The four categories of phone number
Every operator should think about phone numbers as belonging to one of four categories. Each has a different sensitivity profile and a different right answer.
1. The public number
- What it's for: business cards, your website footer, suppliers, vendors
- Right tool: VoIP number (Google Voice, OpenPhone, or your CRM's number)
- Cost: $0–$25/month
- Why VoIP: it can ring on multiple devices, it can be reassigned in seconds, and losing your physical phone doesn't lose it
2. The verification number
- What it's for: banking, government, two-factor codes for high-value accounts
- Right tool: a dedicated SIM/eSIM on your primary carrier, never given to anyone
- Cost: $10–$30/month
- Why a real SIM: most banks still reject VoIP for verification; you need a real carrier line
3. The travel number
- What it's for: international roaming, local data abroad, calling colleagues from a foreign jurisdiction
- Right tool: travel eSIM (Airalo, Holafly, GigSky, Saily, or your carrier's international add-on)
- Cost: $5–$40 per trip
- Why a separate eSIM: cheaper than roaming, gives you a local data SIM, and isolates travel activity from your main line
4. The burner
- What it's for: a one-off project, a sensitive negotiation, dating apps, contractors you haven't vetted
- Right tool: VoIP burner number (Burner, Hushed) or a prepaid SIM if real-SIM is required
- Cost: $5–$15 for a few weeks of use
- Why burner: you throw it away when the use case ends, no lingering exposure
The decision
When a founder asks "what number should I give them?" — the answer is in the column they fit in, not in the type of person they are.

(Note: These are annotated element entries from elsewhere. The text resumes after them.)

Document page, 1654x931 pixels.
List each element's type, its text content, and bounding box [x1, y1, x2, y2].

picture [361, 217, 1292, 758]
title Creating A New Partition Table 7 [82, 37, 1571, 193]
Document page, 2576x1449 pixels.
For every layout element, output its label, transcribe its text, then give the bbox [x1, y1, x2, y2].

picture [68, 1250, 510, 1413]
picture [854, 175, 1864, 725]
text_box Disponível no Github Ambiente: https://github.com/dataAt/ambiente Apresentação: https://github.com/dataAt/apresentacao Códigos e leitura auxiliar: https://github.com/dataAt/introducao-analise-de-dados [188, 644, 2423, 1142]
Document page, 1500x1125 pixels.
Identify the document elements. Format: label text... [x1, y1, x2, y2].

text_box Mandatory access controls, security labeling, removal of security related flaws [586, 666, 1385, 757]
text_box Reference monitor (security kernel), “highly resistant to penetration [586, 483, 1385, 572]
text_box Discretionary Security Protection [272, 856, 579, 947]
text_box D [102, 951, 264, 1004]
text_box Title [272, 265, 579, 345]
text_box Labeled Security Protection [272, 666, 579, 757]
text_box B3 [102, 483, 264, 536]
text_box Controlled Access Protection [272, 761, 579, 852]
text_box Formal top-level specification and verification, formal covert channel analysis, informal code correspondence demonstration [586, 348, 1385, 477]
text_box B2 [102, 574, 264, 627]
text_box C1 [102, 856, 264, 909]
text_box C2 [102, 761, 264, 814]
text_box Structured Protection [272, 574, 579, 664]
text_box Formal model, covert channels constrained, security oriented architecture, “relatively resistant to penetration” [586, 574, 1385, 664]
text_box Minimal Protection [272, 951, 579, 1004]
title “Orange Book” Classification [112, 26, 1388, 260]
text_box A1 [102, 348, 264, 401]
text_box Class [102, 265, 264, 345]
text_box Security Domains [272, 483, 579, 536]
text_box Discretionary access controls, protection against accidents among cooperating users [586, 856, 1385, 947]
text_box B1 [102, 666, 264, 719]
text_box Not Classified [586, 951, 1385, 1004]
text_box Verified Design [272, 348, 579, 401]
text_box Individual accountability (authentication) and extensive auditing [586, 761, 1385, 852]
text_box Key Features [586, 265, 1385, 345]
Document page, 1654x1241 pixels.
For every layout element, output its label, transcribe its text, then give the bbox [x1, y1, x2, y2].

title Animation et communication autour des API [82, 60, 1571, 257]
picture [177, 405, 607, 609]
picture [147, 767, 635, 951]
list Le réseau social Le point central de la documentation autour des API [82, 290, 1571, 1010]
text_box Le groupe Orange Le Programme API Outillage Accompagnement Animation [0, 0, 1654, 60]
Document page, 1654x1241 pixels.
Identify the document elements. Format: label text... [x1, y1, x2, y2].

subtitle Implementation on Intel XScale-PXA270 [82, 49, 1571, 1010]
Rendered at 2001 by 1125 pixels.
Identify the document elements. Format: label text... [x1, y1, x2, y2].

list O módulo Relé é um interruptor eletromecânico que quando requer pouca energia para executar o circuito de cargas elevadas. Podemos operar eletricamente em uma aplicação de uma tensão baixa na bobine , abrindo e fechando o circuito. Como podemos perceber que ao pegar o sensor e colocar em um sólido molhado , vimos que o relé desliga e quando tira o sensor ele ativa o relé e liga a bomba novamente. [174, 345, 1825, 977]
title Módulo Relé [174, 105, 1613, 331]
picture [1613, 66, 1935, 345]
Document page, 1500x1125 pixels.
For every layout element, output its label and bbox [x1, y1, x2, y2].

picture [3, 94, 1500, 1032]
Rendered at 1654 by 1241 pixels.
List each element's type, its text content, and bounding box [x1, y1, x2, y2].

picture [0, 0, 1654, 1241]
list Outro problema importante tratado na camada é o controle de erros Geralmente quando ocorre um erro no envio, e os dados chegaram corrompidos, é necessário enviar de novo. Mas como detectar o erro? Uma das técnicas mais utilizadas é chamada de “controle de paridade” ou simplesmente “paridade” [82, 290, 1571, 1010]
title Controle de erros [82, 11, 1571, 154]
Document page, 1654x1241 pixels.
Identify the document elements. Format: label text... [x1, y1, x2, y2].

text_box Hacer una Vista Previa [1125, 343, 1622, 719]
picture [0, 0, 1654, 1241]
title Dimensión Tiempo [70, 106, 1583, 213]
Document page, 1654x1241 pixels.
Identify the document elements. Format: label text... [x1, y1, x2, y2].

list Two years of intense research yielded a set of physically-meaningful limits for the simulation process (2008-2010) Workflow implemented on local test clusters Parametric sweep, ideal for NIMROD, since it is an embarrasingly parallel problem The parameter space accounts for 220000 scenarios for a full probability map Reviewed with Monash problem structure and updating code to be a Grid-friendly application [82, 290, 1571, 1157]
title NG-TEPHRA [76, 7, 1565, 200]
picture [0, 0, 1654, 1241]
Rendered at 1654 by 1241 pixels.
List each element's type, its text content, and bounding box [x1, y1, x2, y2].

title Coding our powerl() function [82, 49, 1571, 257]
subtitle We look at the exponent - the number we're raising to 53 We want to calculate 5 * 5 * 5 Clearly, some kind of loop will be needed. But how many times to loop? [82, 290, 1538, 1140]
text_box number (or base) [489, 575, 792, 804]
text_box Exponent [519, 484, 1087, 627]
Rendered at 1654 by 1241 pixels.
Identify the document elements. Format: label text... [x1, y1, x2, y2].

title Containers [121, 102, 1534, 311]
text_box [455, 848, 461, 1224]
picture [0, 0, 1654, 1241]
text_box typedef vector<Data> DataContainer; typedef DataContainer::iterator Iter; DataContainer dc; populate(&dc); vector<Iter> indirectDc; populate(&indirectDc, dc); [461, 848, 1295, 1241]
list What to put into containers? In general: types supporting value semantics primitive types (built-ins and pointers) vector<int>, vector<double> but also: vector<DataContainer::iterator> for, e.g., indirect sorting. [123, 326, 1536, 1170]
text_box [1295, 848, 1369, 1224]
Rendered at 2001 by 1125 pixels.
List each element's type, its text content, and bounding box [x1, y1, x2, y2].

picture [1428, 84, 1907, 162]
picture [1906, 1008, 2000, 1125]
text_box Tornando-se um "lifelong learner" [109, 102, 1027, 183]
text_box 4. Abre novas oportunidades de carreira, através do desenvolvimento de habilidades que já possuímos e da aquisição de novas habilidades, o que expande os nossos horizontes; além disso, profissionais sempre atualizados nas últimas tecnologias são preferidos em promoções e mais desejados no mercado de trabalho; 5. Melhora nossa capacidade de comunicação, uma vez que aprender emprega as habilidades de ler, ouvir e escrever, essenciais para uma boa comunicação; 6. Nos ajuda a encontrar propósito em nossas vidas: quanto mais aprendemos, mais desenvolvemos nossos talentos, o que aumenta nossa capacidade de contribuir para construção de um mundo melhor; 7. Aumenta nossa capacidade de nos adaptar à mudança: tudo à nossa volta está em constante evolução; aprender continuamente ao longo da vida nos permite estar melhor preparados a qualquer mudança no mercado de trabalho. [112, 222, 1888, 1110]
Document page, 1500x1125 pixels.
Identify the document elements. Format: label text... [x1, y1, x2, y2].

A new investor goes in public. A new banking app goes in verification. A driver in Lagos goes in travel. An unverified consultant goes in burner.
Confusing the columns is what causes problems.
The travel eSIM specifically
In 2026, the practical travel-eSIM stack:
- Airalo or Saily for most countries — cheap, reliable, easy to top up
- Holafly for unlimited-data trips — more expensive but predictable
- Your carrier's international add-on for short business trips where you need to keep your number active
Three rules:
- Install the eSIM before you travel. Activation on landing in a country with no network is a problem you don't want.
- Test it for 5 minutes before you leave home. Half the headaches come from a mis-pasted activation code.
- Keep your home line as a secondary eSIM, set to data-off. You receive verification codes; you don't pay roaming.
When you actually need a burner
The honest list is shorter than people think:
- Press cycle: a number journalists can reach you on that you can quietly drop after the story
- Acquisitions or partnerships under NDA: a number where calls are deliberately contained
- Fieldwork in a region where your main number would be inconvenient or unwise to give out
- Personal protection during a sensitive period (divorce, public conflict, stalking)
If your reason isn't in that list, you don't need a burner. You need to use the public number you already have.